Exercise 23.26: Multi-Step Prompt Pipeline

Design a multi-step prompt pipeline for converting a research paper abstract into a social media thread. (a) Step 1: Extract key findings and contributions. (b) Step 2: Simplify technical language for a general audience. (c) Step 3: Format as a thread with appropriate length and tone. Write each prompt and describe how data flows between steps. What are the failure modes at each step?

Exercise 23.27: Prompt Debugging

You have deployed a few-shot classification prompt but it has a 15% error rate, mostly concentrated on ambiguous inputs. Propose a systematic debugging approach: (a) How would you identify the failure patterns? Describe the analysis you would perform. (b) For each failure pattern, propose a prompt modification. (c) How would you verify that your fixes do not regress on previously correct examples?

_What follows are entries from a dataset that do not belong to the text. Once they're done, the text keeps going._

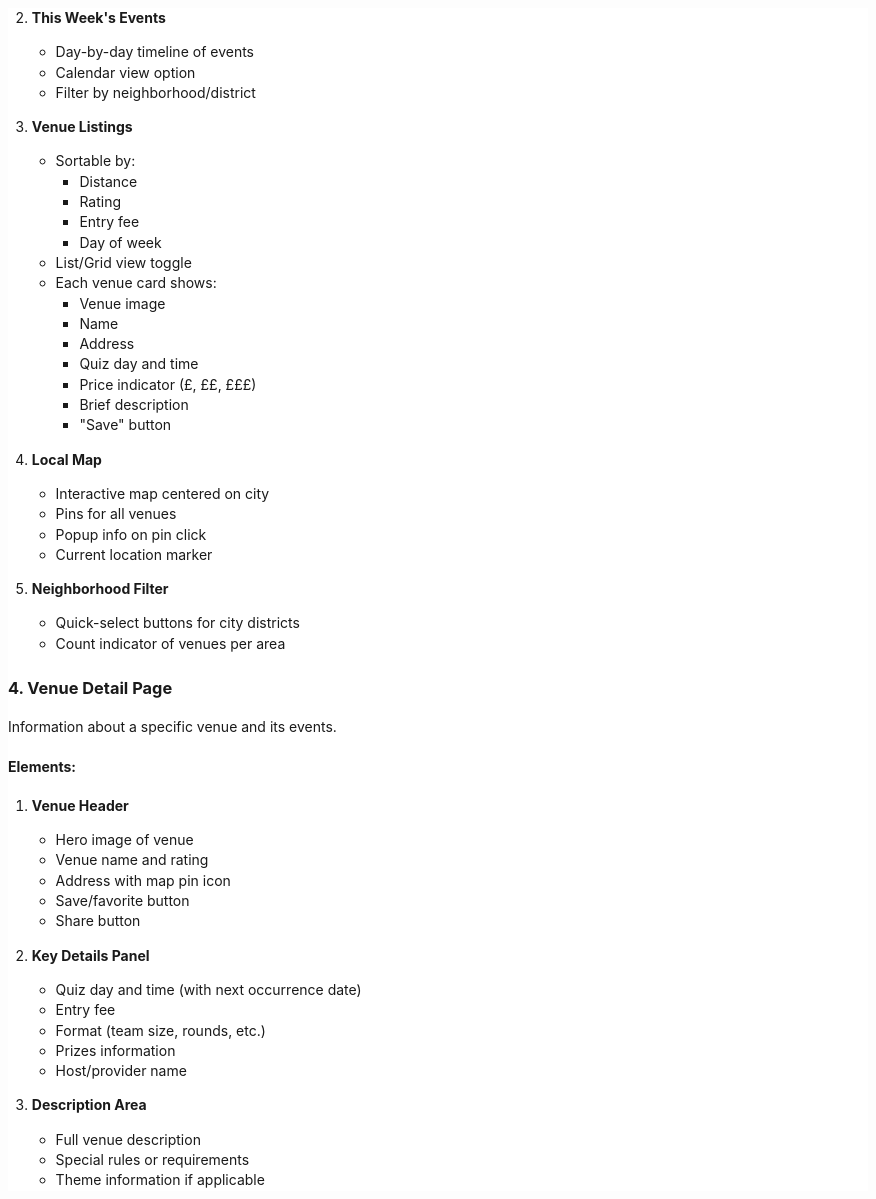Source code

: 2. **This Week's Events**
   - Day-by-day timeline of events
   - Calendar view option
   - Filter by neighborhood/district

3. **Venue Listings**
   - Sortable by:
     - Distance
     - Rating
     - Entry fee
     - Day of week
   - List/Grid view toggle
   - Each venue card shows:
     - Venue image
     - Name
     - Address
     - Quiz day and time
     - Price indicator (£, ££, £££)
     - Brief description
     - "Save" button

4. **Local Map**
   - Interactive map centered on city
   - Pins for all venues
   - Popup info on pin click
   - Current location marker

5. **Neighborhood Filter**
   - Quick-select buttons for city districts
   - Count indicator of venues per area

### 4. Venue Detail Page

Information about a specific venue and its events.

#### Elements:

1. **Venue Header**
   - Hero image of venue
   - Venue name and rating
   - Address with map pin icon
   - Save/favorite button
   - Share button

2. **Key Details Panel**
   - Quiz day and time (with next occurrence date)
   - Entry fee
   - Format (team size, rounds, etc.)
   - Prizes information
   - Host/provider name

3. **Description Area**
   - Full venue description
   - Special rules or requirements
   - Theme information if applicable
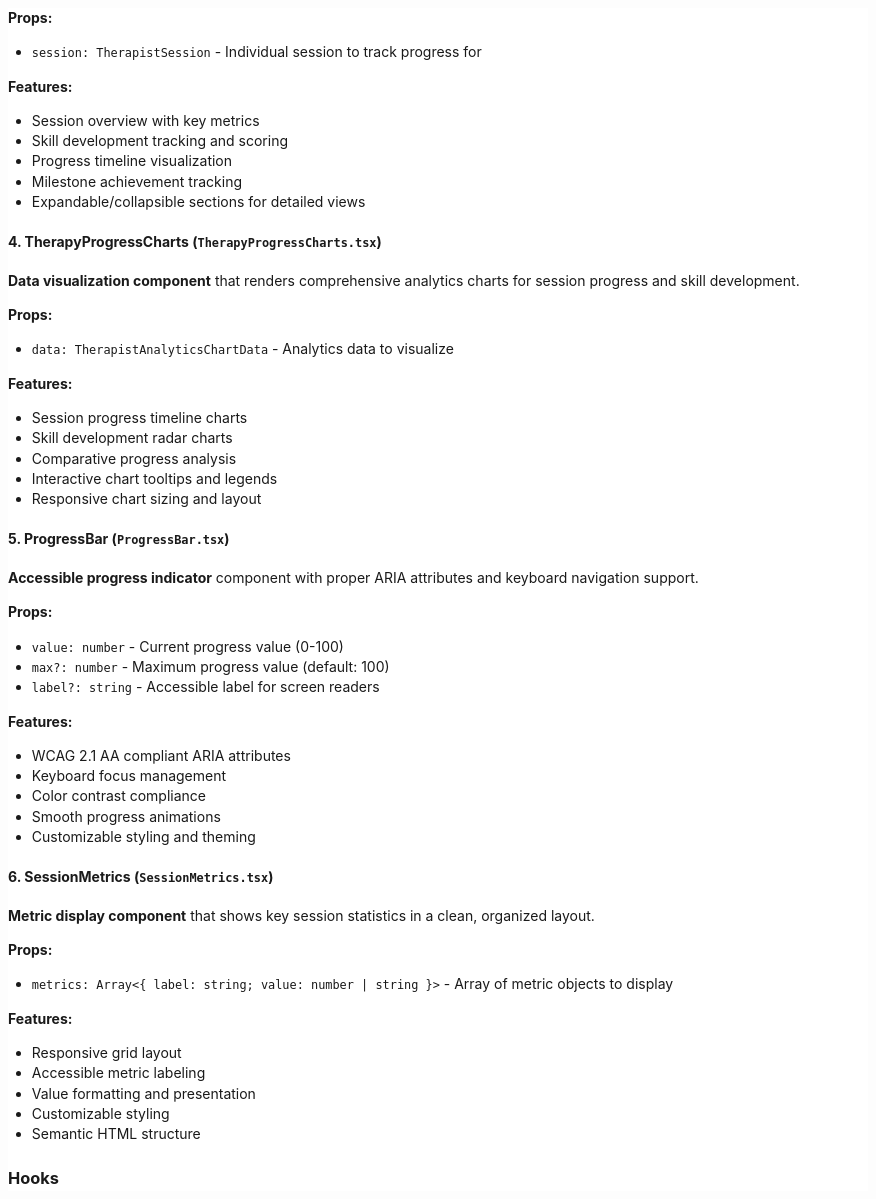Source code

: **Props:**
- `session: TherapistSession` - Individual session to track progress for

**Features:**
- Session overview with key metrics
- Skill development tracking and scoring
- Progress timeline visualization
- Milestone achievement tracking
- Expandable/collapsible sections for detailed views

#### 4. TherapyProgressCharts (`TherapyProgressCharts.tsx`)
**Data visualization component** that renders comprehensive analytics charts for session progress and skill development.

**Props:**
- `data: TherapistAnalyticsChartData` - Analytics data to visualize

**Features:**
- Session progress timeline charts
- Skill development radar charts
- Comparative progress analysis
- Interactive chart tooltips and legends
- Responsive chart sizing and layout

#### 5. ProgressBar (`ProgressBar.tsx`)
**Accessible progress indicator** component with proper ARIA attributes and keyboard navigation support.

**Props:**
- `value: number` - Current progress value (0-100)
- `max?: number` - Maximum progress value (default: 100)
- `label?: string` - Accessible label for screen readers

**Features:**
- WCAG 2.1 AA compliant ARIA attributes
- Keyboard focus management
- Color contrast compliance
- Smooth progress animations
- Customizable styling and theming

#### 6. SessionMetrics (`SessionMetrics.tsx`)
**Metric display component** that shows key session statistics in a clean, organized layout.

**Props:**
- `metrics: Array<{ label: string; value: number | string }>` - Array of metric objects to display

**Features:**
- Responsive grid layout
- Accessible metric labeling
- Value formatting and presentation
- Customizable styling
- Semantic HTML structure

### Hooks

Exercise 23.28: Cross-Model Prompt Portability

You have developed a highly optimized prompt for GPT-4 and need to port it to Llama-3-70B-Instruct. (a) What aspects of the prompt are likely to transfer well? Which are likely to break? (b) Describe a systematic process for adapting the prompt to the new model. (c) How do differences in chat templates affect prompt portability?

Exercise 23.29: Cost-Performance Trade-off Analysis

You are building a production system that handles 100,000 queries per day. Compare the following strategies on cost and quality: (a) Zero-shot with a large model (e.g., 70B parameters). (b) Few-shot (5 examples) with the same large model. (c) Zero-shot with a smaller model (e.g., 7B parameters) that has been instruction-tuned. (d) Self-consistency (5 samples) with CoT on the smaller model. For each, estimate the relative token cost per query and predict the quality ranking. Under what conditions would each be the best choice?

Exercise 23.30: Comprehensive Prompt Engineering Project

Design a complete prompt engineering solution for an AI-powered writing assistant that helps students improve their essays. Your solution should include: (a) A system prompt that defines the assistant's behavior and pedagogical approach. (b) A prompt template for analyzing essay structure, grammar, argumentation, and style. (c) A structured output schema for the feedback. (d) Few-shot examples demonstrating the expected feedback quality. (e) An evaluation framework with at least three metrics. (f) A prompt injection defense strategy. (g) A cost analysis assuming 10,000 essays per day, each ~500 words.